**WHAT THE TASK ASKS:**
Please retype the lines of the text that open with the line containing "روٹ کے سپرد" and close with the line containing "Biotecnología para 8 mil", keeping both of those lines and leaving out the pictures.

**DATA SECTION:**
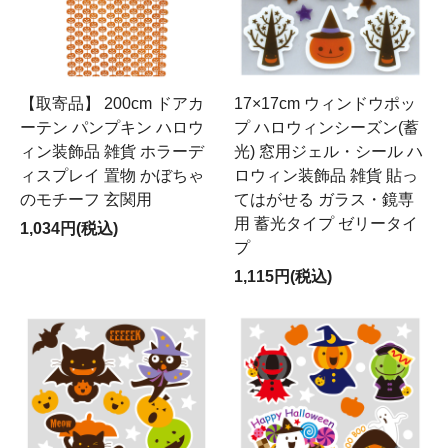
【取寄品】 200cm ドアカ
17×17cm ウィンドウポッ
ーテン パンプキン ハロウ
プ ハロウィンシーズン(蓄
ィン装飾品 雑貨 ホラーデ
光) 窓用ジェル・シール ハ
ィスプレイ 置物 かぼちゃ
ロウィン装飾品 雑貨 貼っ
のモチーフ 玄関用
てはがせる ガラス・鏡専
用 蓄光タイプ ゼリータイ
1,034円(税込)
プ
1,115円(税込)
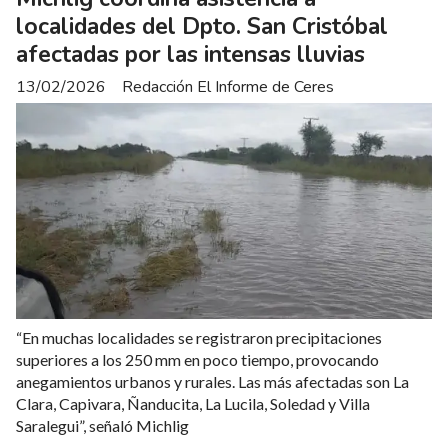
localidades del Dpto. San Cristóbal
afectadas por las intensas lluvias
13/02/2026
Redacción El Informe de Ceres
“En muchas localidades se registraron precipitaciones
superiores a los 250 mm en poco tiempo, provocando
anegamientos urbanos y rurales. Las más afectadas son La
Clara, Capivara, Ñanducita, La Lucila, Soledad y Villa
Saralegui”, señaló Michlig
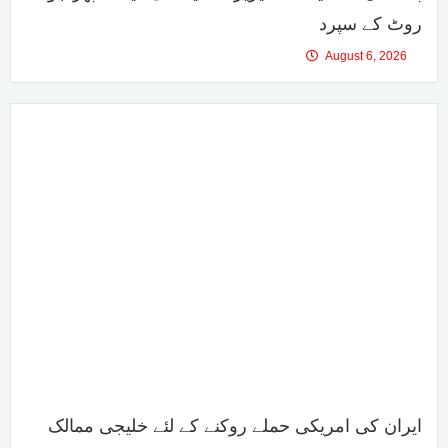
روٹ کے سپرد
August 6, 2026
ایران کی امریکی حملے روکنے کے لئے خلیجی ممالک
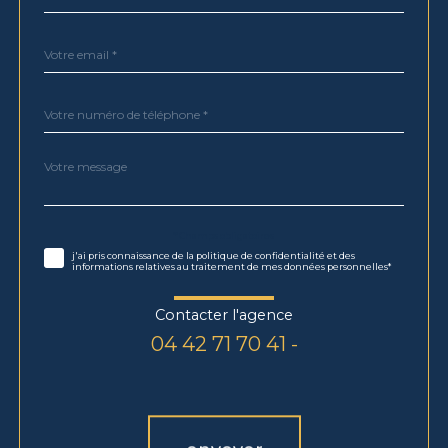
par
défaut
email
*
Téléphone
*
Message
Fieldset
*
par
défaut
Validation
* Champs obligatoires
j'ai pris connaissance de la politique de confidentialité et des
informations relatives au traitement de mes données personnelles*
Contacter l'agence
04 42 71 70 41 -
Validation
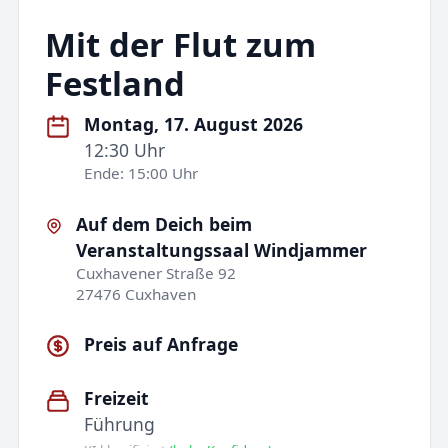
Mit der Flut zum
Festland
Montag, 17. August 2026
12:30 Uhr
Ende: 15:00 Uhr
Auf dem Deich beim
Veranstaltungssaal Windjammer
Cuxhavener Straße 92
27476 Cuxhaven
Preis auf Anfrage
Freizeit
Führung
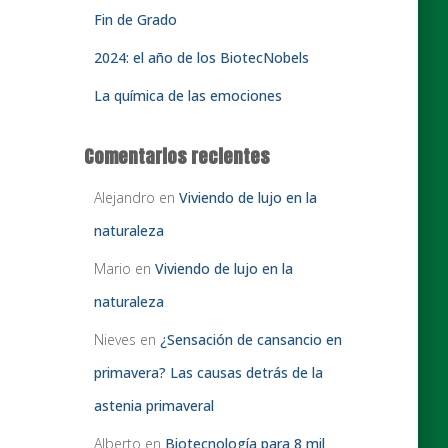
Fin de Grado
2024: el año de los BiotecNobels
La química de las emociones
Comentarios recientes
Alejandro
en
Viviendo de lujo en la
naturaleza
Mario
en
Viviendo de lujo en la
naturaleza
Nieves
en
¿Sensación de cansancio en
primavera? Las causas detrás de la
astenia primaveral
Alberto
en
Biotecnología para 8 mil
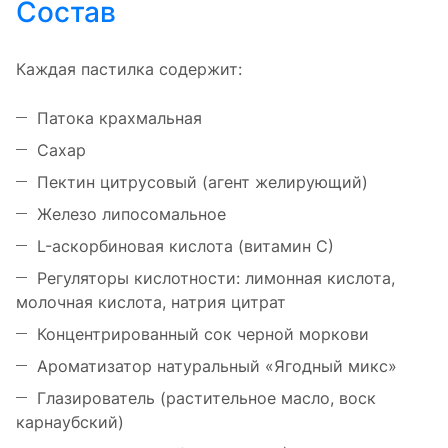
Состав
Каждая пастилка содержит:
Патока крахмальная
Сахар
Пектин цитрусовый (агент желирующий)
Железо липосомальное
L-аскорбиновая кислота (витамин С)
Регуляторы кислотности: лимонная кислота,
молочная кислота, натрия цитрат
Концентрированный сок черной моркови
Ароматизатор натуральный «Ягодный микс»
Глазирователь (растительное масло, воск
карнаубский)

...

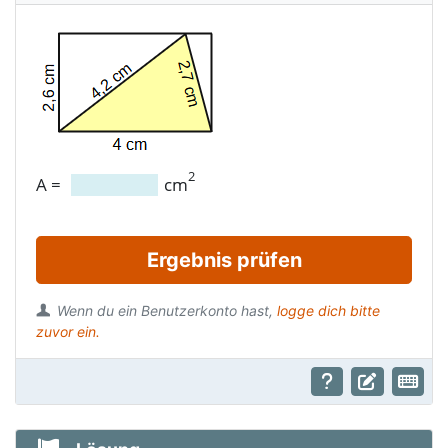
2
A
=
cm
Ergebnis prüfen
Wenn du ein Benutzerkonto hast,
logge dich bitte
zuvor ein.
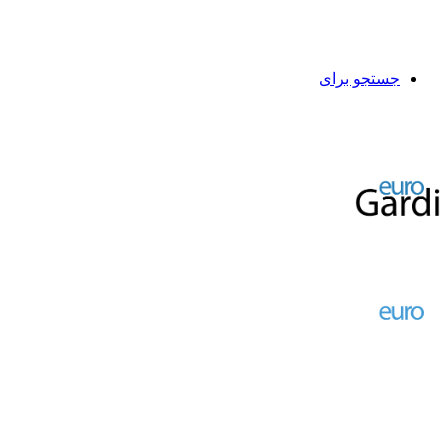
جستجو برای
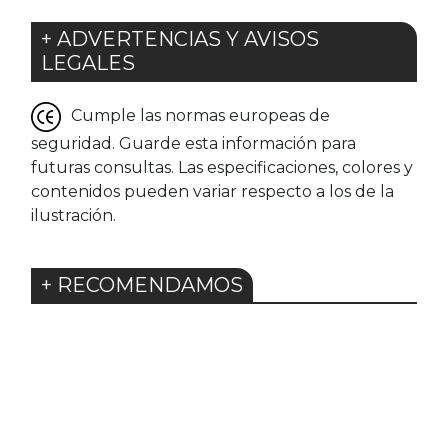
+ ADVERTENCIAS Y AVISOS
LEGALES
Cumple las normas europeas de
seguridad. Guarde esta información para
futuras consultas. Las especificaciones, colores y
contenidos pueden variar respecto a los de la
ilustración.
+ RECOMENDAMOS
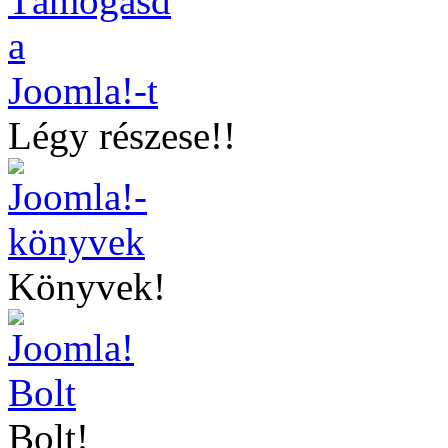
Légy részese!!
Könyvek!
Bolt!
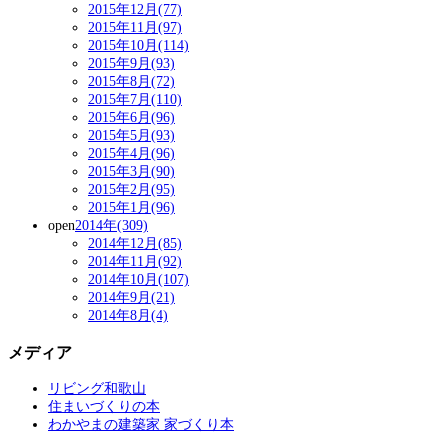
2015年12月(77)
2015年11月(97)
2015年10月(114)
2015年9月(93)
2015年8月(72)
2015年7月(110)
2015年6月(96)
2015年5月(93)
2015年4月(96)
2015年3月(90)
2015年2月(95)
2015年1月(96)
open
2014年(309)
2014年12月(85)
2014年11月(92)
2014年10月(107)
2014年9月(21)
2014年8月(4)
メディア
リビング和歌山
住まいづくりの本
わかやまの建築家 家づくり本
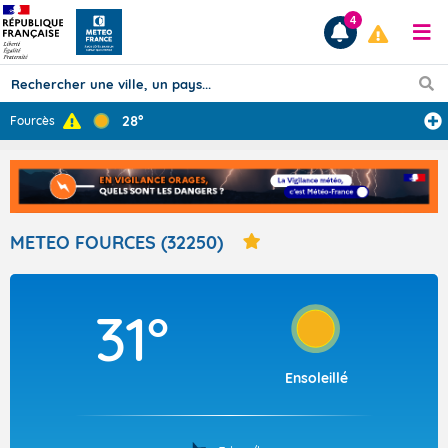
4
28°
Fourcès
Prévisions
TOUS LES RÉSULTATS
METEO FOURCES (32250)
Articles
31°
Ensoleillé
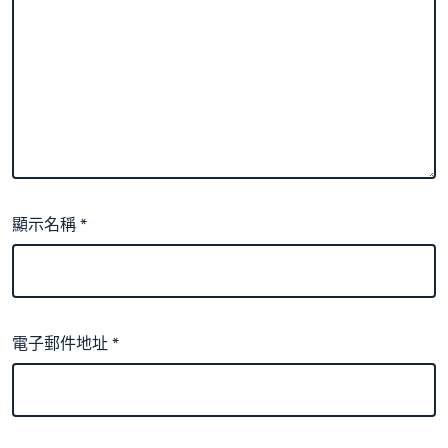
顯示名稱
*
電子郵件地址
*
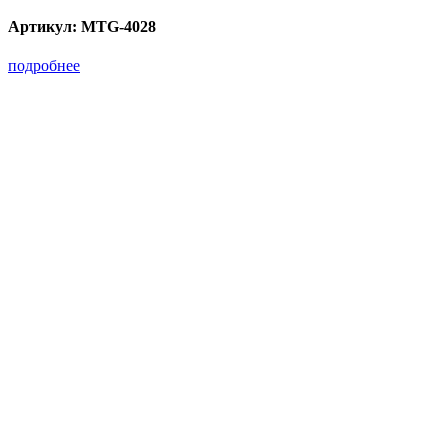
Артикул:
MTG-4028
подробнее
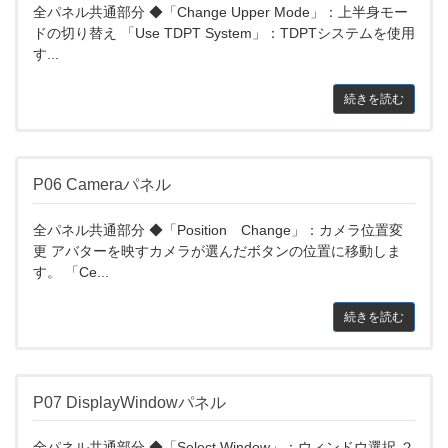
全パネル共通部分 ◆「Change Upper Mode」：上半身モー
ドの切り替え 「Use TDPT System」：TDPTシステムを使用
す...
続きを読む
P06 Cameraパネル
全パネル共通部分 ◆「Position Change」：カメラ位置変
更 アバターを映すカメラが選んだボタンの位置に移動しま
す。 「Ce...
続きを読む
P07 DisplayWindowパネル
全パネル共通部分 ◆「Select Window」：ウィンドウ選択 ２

**SOLVED PROBLEM:**
روٹ کے سپرد
August 6, 2026
ایران کی امریکی حملے روکنے کے لئے خلیجی ممالک
par
défaut
email
*
Téléphone
*
Message
Fieldset
*
par
défaut
Validation
* Champs obligatoires
j'ai pris connaissance de la politique de confidentialité et des
informations relatives au traitement de mes données personnelles*
Contacter l'agence
04 42 71 70 41 -
Validation
Mit der Flut zum
Festland
Montag, 17. August 2026
12:30 Uhr
Ende: 15:00 Uhr
Auf dem Deich beim
Veranstaltungssaal Windjammer
Cuxhavener Straße 92
27476 Cuxhaven
Preis auf Anfrage
Freizeit
Führung
Fin de Grado
2024: el año de los BiotecNobels
La química de las emociones
Comentarios recientes
Alejandro
en
Viviendo de lujo en la
naturaleza
Mario
en
Viviendo de lujo en la
naturaleza
Nieves
en
¿Sensación de cansancio en
primavera? Las causas detrás de la
astenia primaveral
Alberto
en
Biotecnología para 8 mil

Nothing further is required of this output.